Stop Telling Students Recursion is Hard

[Retric]

You can talk about "divide and conquer" but the most common problem where recursion really helps is looking at tree data structures. As then to consider looking for the total of some value stored in an XML tree.

In an iterative language it's a for loop and then calling the function on each of the children. In a Lisp it's calling it's self on the child and next node.

PS: Showing someone they can transform a recursion function into a while loop if they keep track of their own stack seems to help. Yea, you can write it that way, but recursion really is simpler. (This also helps explain what a stack really is.)

[btilly]

Yes, recursion is a natural way to walk through a recursive data structure, like a tree. However if you only know how to reach for recursion, you're completely hosed the second you need a breadth-first search instead. (I've watched candidates completely collapse when faced with that problem.)

[infinite8s]

A breadth-first search can be easily handled with recursion (in fact, I'd argue the specification is almost as simple):

  def bfs(search_node, nodes_to_visit):
      node = nodes_to_visit.pop()
      if node == search_node:
          return node
      else:
          nodes_to_visit.extend(node.neighbors)
          return bfs(search_node, nodes_to_visit)
 
  bfs(search_node, [root_node])

[btilly]

If it is so easy, why does your implementation crash if the element is not in the tree? :-P

After you fix that minor bug, you'll find that your code crashes for trees with over 1000 nodes. That is also easy to fix. But in any language without tail recursion, your implementation hits the stack hard. Which in many multi-threaded environments may not be not a wise thing to do.

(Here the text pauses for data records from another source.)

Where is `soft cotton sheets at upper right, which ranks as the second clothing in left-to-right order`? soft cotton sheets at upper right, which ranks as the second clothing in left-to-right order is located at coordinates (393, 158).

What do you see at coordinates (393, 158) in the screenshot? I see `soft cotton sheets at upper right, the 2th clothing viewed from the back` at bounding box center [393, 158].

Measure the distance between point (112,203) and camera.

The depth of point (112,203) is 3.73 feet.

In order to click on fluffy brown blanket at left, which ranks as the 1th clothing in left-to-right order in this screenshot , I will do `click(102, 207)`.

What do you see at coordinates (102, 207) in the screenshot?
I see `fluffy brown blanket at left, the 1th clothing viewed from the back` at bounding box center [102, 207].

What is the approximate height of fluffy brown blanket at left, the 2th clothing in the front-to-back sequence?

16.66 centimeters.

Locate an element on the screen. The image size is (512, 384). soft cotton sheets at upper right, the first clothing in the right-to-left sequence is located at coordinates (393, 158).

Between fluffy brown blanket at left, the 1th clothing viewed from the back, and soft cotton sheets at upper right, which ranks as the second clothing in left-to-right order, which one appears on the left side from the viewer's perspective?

All that said, I submit that you easily think of that version because you're familiar with how the recursive solution manages the stack. If you're familiar with that, then switching from dfs to bfs is just a question of replacing a stack with a queue. Compare:

  def dfs(search_node, root_node):
      nodes_to_visit = [root_node]
      while 0 < len(nodes_to_visit):
          node = nodes_to_visit.pop()
          if node == search_node:
              return node
          else:
              nodes_to_visit.extend(node.children)
      return None
  
  def bfs(search_node, root_node):
      nodes_to_visit = [root_node]
      while 0 < len(nodes_to_visit):
          node = nodes_to_visit.pop(0)
          if node == search_node:
              return node
          else:
              nodes_to_visit.extend(node.children)
      return None

Now contrast the two obvious recursive variations.

  def dfs_recursive(search_node, root_node):
      if search_node == root_node:
          return root_node
      for child_node in root_node.children:
          answer = dfs_recursive(search_node, child_node)
          if answer is not None:
              return answer
      return None

  def bfs_recursive(search_node, root_node):
      nodes_to_visit = []
      def _recurse():
          if 0 == len(nodes_to_visit):
              return None
          node = nodes_to_visit.pop()
          if node == search_node:
              return node
          else:
              nodes_to_visit.extend(node.children)
              return _recurse()
      
      return _recurse()

[infinite8s]

Well, I agree with you there. Any language that can't handle proper tail recursion makes it really difficult to safely implement a recursive solution. But I often find it easier to solve a problem with a recursive solution and perform an almost mechanical conversion into the corresponding iterative solution. (also I'm embarrassed that I forgot the edge case where the node is not in the tree)

[btilly]

We all make silly errors. Your bfs was a complicated dfs, and neither of us noticed. (In fact I copied your code and edited it, and had dfs and bfs reversed.)

Luckily I was able to edit my node to hide my variation of the error.